Cytodyn (CYDY) Phase 2b/3 Trial Results Expected Any Day
Cytodyn Inc (OTCMKTS:CYDY), a late stage biotech drug developer, has already shipped a win for Wealthpress members from our first feature back in April this season. Billions have been invested directly into countless biotechs all competing to produce a medicine or maybe treatment for severe COVID-19 situations that trigger death, and none have been successful. Except for Cytodyn, if early indications are established in the current trial now underway.
But right after a serious plunge on the company’s fiscal statements as well as SEC filings, an image emerges of business control working with a “toxic lender” to funnel severely discounted shares to the lender regularly.

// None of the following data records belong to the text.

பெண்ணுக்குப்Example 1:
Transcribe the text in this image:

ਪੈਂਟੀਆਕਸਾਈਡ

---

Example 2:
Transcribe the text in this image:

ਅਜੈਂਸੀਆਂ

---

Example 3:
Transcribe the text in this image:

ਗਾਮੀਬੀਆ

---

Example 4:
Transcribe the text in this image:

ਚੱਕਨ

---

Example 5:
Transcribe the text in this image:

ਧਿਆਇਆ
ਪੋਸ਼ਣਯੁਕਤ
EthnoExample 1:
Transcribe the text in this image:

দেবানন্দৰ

An investment in Cytodyn is a purely speculative bet on my part, of course, if the anticipated upward price movement doesn’t appear after results of the company’s phase 2b/3 trial for severe-to-critical COVID-19, I am going to exit the investment.
If the company’s drug does in fact reliably save lives in severe-to-critical COVID19 individuals, then a groundswell of investor support can drive the organization into new, higher-grade relationships, which would allow for the redemption of elimination as well as debentures of reliance on fly-by-night financings for instance those described below.

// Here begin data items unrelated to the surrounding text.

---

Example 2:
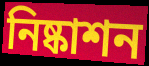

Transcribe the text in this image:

নিষ্কাশন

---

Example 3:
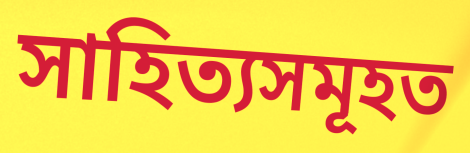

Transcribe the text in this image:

সাহিত্যসমূহত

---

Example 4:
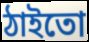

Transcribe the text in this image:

ঠাইতো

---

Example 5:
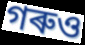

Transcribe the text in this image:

গৰুওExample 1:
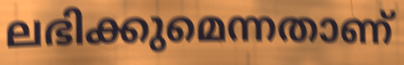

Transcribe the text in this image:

ലഭിക്കുമെന്നതാണ്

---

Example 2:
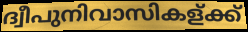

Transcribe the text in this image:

ദ്വീപുനിവാസികള്ക്ക്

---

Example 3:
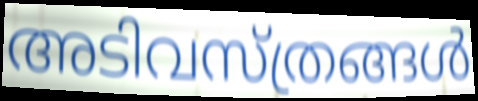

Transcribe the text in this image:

അടിവസ്ത്രങ്ങൾ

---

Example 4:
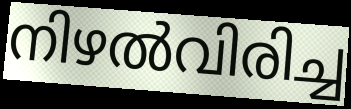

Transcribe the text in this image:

നിഴൽവിരിച്ച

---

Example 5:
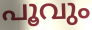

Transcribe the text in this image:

പൂവും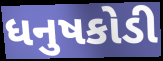
ધનુષકોડી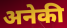
अनेकीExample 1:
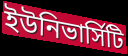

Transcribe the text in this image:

ইউনিভার্সিটি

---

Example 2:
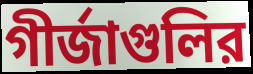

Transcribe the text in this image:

গীর্জাগুলির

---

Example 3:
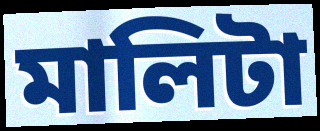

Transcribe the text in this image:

মালিটা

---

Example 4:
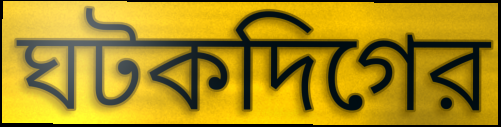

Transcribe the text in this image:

ঘটকদিগের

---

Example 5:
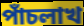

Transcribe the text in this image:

পাঁচলাখ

Cytodyn’s sole focus is actually developing treatments used on a monoclonal antibody known as “leronlimab”, technically described as “humanized IgG4, monoclonal antibody (mAb) to the C-C chemokine receptor sort five (CCR5)”. This engineered antibody was purchased from Progenics Pharmaceuticals as “PRO 140”, a recently-acquired subsidiary of Lantheus Holdings Inc (NASDAQ:LNTH), back in 2012.
Total expense of acquisition amounts to $10 million plus a 5 % net royalty on business revenue.
The drug was acquired on its early promise as an HIV therapy, for which continued research and development by Cytodyn has highlighted the potential to reduce regular drug cocktails with assortment pills into a specific monthly injection, sometimes, with 0 side effects. To day, the FDA has denied Cytodyn’s Biologics License Application (BLA)
Since that time, Cytodyn’s scientific staff has discovered the antibody’s influence on the CCR5 receptor has extremely positive therapeutic implications for everything out of certain solid tumours to NASH (Non-alcoholic steatohepatitis), the liver function disorder which afflicts up to twelve percent of the US population, and up to twenty six % globally.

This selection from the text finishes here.